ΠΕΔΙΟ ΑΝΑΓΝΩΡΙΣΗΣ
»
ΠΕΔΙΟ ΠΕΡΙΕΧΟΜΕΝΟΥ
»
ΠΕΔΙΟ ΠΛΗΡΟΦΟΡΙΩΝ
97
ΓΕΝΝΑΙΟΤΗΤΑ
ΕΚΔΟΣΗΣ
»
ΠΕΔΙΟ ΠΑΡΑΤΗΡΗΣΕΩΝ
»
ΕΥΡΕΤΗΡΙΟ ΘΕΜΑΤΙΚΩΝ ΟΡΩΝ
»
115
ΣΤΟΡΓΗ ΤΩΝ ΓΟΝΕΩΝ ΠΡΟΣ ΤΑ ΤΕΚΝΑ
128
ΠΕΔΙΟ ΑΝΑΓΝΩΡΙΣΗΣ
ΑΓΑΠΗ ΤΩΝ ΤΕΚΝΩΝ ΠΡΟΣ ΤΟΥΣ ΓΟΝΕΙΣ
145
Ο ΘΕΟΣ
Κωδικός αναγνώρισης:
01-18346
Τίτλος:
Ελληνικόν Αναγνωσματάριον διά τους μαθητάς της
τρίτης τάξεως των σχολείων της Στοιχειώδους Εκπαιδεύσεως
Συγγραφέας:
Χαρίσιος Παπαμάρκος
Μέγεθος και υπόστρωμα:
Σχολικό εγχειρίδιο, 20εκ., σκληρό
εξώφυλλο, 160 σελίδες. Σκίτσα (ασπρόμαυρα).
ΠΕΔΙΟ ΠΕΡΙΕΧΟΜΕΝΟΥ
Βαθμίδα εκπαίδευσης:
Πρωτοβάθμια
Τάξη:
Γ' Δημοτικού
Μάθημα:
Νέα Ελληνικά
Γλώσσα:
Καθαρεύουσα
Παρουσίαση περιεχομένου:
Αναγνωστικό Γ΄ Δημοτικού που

──────────────────────────────

Write down exactly the line with "Γ' Δημοτικού", then each line after it through the end of the data.

Γ' Δημοτικού
Μάθημα:
Νέα Ελληνικά
Γλώσσα:
Καθαρεύουσα
Παρουσίαση περιεχομένου:
Αναγνωστικό Γ΄ Δημοτικού που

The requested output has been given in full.